Transcribe every line of the data below, keeping each one in its original order and form.
Top of Materials provided
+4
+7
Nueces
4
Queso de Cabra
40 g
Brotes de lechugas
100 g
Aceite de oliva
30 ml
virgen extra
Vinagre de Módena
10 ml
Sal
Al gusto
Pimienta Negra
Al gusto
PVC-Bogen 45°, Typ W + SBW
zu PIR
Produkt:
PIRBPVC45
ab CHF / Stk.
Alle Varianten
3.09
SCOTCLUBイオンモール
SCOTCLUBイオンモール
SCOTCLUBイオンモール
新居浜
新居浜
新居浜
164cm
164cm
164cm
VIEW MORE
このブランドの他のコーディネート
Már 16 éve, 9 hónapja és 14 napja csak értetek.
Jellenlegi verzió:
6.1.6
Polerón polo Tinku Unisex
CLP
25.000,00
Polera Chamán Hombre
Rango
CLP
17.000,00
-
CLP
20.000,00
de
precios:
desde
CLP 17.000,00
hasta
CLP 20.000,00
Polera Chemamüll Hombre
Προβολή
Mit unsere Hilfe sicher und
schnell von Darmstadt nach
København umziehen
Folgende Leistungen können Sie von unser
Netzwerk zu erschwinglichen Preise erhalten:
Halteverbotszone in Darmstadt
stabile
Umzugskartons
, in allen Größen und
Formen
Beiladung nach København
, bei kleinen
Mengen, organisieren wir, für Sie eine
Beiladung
Bottom of Materials provided
• _Task solution_:
+4
+7
Nueces
4
Queso de Cabra
40 g
Brotes de lechugas
100 g
Aceite de oliva
30 ml
virgen extra
Vinagre de Módena
10 ml
Sal
Al gusto
Pimienta Negra
Al gusto
PVC-Bogen 45°, Typ W + SBW
zu PIR
Produkt:
PIRBPVC45
ab CHF / Stk.
Alle Varianten
3.09
SCOTCLUBイオンモール
SCOTCLUBイオンモール
SCOTCLUBイオンモール
新居浜
新居浜
新居浜
164cm
164cm
164cm
VIEW MORE
このブランドの他のコーディネート
Már 16 éve, 9 hónapja és 14 napja csak értetek.
Jellenlegi verzió:
6.1.6
Polerón polo Tinku Unisex
CLP
25.000,00
Polera Chamán Hombre
Rango
CLP
17.000,00
-
CLP
20.000,00
de
precios:
desde
CLP 17.000,00
hasta
CLP 20.000,00
Polera Chemamüll Hombre
Προβολή
Mit unsere Hilfe sicher und
schnell von Darmstadt nach
København umziehen
Folgende Leistungen können Sie von unser
Netzwerk zu erschwinglichen Preise erhalten:
Halteverbotszone in Darmstadt
stabile
Umzugskartons
, in allen Größen und
Formen
Beiladung nach København
, bei kleinen
Mengen, organisieren wir, für Sie eine
Beiladung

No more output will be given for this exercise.